> _Exercise instructions_:
From the material below, copy each line that holds the word "etdiyi".

> _Supplied records_:
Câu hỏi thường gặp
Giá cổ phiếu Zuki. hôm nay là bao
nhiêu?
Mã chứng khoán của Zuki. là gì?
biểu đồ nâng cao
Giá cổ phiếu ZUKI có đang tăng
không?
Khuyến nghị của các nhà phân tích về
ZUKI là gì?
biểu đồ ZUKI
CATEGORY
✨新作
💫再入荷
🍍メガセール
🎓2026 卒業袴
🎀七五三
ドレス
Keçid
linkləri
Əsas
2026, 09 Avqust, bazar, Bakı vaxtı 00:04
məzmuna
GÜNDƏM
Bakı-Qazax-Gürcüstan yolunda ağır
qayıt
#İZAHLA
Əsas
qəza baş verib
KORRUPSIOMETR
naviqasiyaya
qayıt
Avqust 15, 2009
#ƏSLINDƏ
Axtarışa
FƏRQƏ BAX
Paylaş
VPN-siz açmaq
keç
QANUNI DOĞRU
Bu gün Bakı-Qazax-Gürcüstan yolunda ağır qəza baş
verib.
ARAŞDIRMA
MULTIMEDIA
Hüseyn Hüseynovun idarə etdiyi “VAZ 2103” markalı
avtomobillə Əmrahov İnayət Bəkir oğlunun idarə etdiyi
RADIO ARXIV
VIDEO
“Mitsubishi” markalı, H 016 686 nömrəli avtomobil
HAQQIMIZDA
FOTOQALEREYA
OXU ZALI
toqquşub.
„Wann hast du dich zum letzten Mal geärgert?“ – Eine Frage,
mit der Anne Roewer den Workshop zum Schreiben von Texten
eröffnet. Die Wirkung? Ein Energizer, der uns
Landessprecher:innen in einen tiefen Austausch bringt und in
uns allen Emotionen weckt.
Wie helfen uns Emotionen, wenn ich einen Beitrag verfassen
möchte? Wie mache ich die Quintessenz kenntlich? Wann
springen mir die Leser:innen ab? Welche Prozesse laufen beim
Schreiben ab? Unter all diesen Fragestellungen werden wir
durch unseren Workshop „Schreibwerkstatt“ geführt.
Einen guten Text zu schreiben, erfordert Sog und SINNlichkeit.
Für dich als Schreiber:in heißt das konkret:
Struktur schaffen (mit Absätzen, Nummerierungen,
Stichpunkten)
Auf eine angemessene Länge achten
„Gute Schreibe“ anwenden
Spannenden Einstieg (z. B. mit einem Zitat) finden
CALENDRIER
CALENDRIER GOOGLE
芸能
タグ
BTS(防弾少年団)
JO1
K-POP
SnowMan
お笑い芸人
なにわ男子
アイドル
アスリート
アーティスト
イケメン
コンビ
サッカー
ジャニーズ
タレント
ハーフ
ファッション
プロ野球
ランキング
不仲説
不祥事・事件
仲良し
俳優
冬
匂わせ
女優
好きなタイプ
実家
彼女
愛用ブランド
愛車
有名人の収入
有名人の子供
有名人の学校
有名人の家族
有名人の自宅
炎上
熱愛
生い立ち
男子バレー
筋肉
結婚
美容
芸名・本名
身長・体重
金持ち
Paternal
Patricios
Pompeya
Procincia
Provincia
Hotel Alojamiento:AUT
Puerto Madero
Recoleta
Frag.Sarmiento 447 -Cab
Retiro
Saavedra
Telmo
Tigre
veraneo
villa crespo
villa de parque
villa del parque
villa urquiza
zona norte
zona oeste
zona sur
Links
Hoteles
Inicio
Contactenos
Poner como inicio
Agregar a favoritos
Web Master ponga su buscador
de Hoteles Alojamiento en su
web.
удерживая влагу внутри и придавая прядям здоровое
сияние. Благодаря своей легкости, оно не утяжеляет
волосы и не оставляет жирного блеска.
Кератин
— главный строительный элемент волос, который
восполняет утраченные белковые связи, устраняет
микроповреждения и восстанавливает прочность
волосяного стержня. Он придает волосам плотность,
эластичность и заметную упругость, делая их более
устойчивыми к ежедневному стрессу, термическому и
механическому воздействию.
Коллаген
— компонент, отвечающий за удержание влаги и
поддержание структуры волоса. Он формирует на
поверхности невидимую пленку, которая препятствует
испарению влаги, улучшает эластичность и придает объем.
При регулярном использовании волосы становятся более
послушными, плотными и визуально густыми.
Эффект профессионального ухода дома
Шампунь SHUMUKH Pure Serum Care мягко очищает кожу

* * *

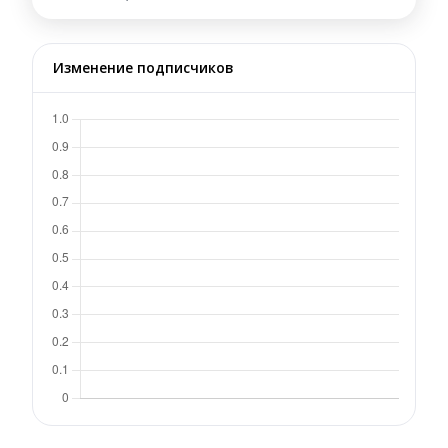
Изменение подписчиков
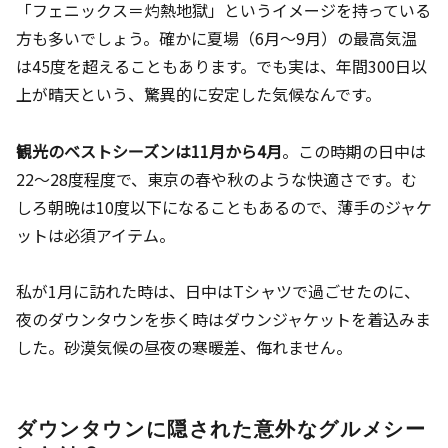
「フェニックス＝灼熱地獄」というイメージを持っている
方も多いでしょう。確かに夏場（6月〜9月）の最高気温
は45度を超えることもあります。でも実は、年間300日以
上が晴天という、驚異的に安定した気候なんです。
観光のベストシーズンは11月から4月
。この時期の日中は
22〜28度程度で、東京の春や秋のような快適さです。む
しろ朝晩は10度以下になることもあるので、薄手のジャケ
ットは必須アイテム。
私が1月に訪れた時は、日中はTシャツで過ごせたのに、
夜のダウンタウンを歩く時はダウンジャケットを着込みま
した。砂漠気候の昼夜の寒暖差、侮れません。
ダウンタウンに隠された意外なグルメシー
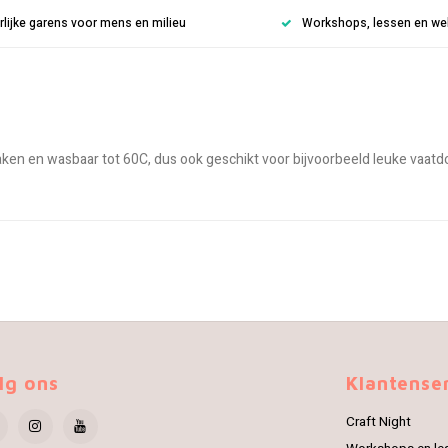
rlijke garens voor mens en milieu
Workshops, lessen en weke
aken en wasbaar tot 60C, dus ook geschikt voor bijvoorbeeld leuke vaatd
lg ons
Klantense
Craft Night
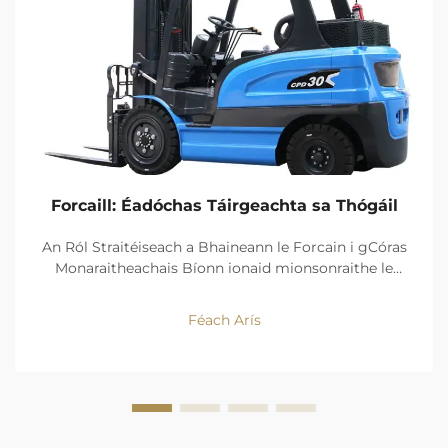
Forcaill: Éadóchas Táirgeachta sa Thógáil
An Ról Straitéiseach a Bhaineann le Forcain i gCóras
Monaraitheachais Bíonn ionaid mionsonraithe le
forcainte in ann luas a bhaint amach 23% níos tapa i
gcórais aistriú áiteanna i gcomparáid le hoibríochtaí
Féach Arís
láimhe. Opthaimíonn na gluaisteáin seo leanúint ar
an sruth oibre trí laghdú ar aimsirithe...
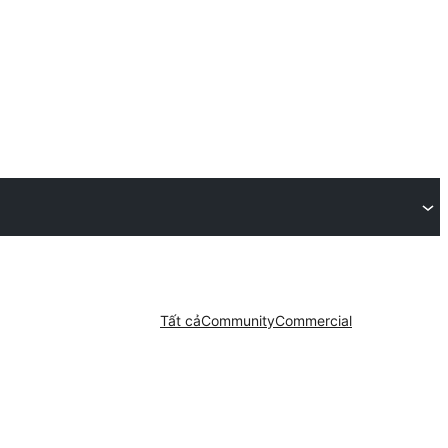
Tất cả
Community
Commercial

> _Your solution_:
Hüseyn Hüseynovun idarə etdiyi “VAZ 2103” markalı
avtomobillə Əmrahov İnayət Bəkir oğlunun idarə etdiyi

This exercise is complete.